Denial of renewed motion for required finding of not guilty affirmed.


FOOTNOTES

[Note 1] General Laws c. 209A, § 1, defines "[abuse" as "the occurrence of one or more of the following acts between family or household members: (a) attempting to cause or causing physical harm; (b) placing another in fear of imminent serious physical harm; (c) causing another to engage involuntarily in sexual relations by force, threat or duress."

[Note 2] Four photographs of the defendant's injuries and four photographs of the victim's injuries were admitted in evidence.

[Note 3] The Commonwealth entered a nolle prosequi for the charges of assault and battery on a person sixty years of age or older, or a person with a disability, pursuant to G. L. c. 265, § 13K.

[Note 4] As the basis for his assertions, the defendant relies on the elements of the two charged crimes as stated in the Criminal Model Jury Instructions for Use in the District Court (Mass. Cont.
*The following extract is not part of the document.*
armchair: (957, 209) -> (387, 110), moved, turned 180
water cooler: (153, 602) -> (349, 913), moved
Legal Educ. 2009), which the judge used to instruct the jury.

[Note 5] We decline to categorize this case as one of the "rare circumstances where the purposes of our lesser included offense jurisprudence are not served by a strict application of the [elements-based] doctrine." Commonwealth v. Porro, 458 Mass. 526 , 532 (2010).
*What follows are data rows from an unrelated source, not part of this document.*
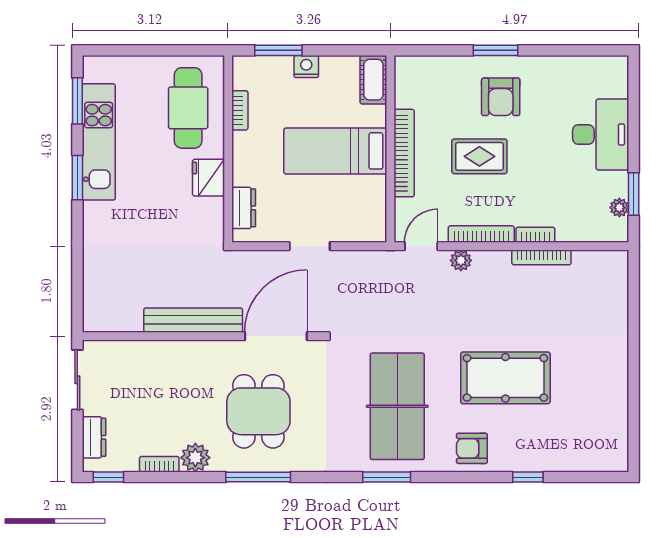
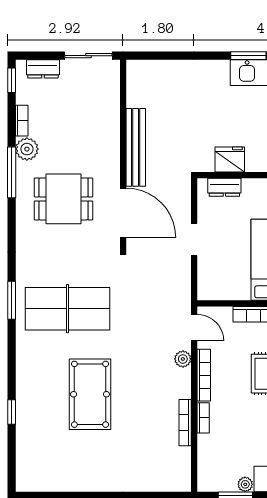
fridge: (209, 178) -> (230, 159), moved
plant: (619, 208) -> (245, 484), moved
armchair: (472, 448) -> (34, 368), removed
window: (258, 477) -> (12, 172), moved

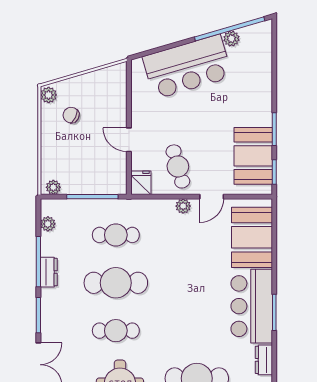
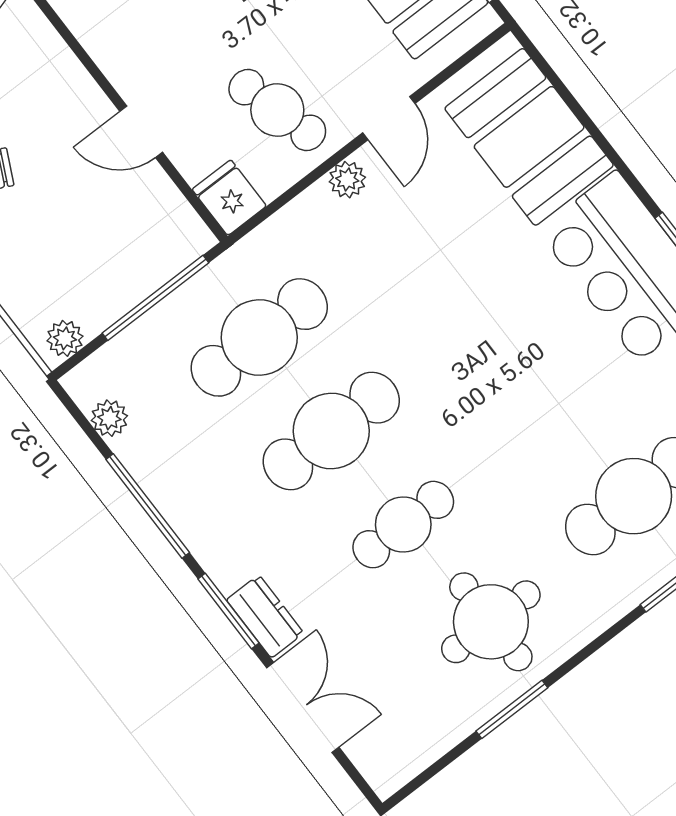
cafe table: (116, 235) -> (259, 337), width x1.37, depth x1.35
dresser: (49, 272) -> (265, 616), moved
[Note 6] Remedies pursuant to G. L. c. 209A, § 3, include directives that the defendant not contact or abuse the plaintiff, mandates to vacate and remain away from the family household and the plaintiff's workplace, and the award of temporary custody of minor children to the plaintiff.

[Note 7] In Edge v. Commonwealth, 451 Mass. 74 , 77 (2008), we also applied the elements test and concluded that a violation of an abuse prevention order pursuant to G. L. c. 209A, § 7, is a lesser included offense of stalking in violation of an abuse prevention order, pursuant to G. L. c. 265, § 43 (b), because "a violation of a [c.] 209A order does not require the proof of any fact other than what is required to prove stalking in violation of (§ 43[b])."

[Note 8] The punishment for assault and battery, pursuant to G. L. c. 265, § 13A (a), is imprisonment for not more than two and one-half years in a house of correction or a fine of not greater than $1,000. In contrast, the sentence for those who are convicted of committing assault and battery and thereby causing serious injury, or committing assault and battery on a pregnant woman or someone protected by an abuse prevention order, pursuant to G. L. c. 265, § 13A (b), is "imprisonment in the [S]tate prison for not more than [five] years or in the house of correction for not more than [two and one-half] years, or . . . a fine of not more than $5,000, or . . . both such fine and imprisonment." G. L. c. 265, § 13A (b) (iii).

[Note 9] The defendant also claims that the Commonwealth did not prove the crime that caused the violation of the abuse protection order. The jury had to weigh the credibility of the witnesses' testimony and apparently found the Commonwealth's witnesses to be more credible than the defendant. Based on that testimony, there was ample evidence for conviction of a violation of G. L. c. 265, § 13A (b) (iii).

[Note 10] As to the other two factors in determining self-defense, the jury could also have found that the defendant's repeated demands that the victim "shut [her] mouth" and "go to sleep," and the length of time he stayed in the apartment after he alleges the victim hit him, demonstrate an absence of concern for his personal safety. A reasonable jury also could have found that the defendant did not use all means to avoid physical combat because he did not leave the apartment immediately after the altercation began.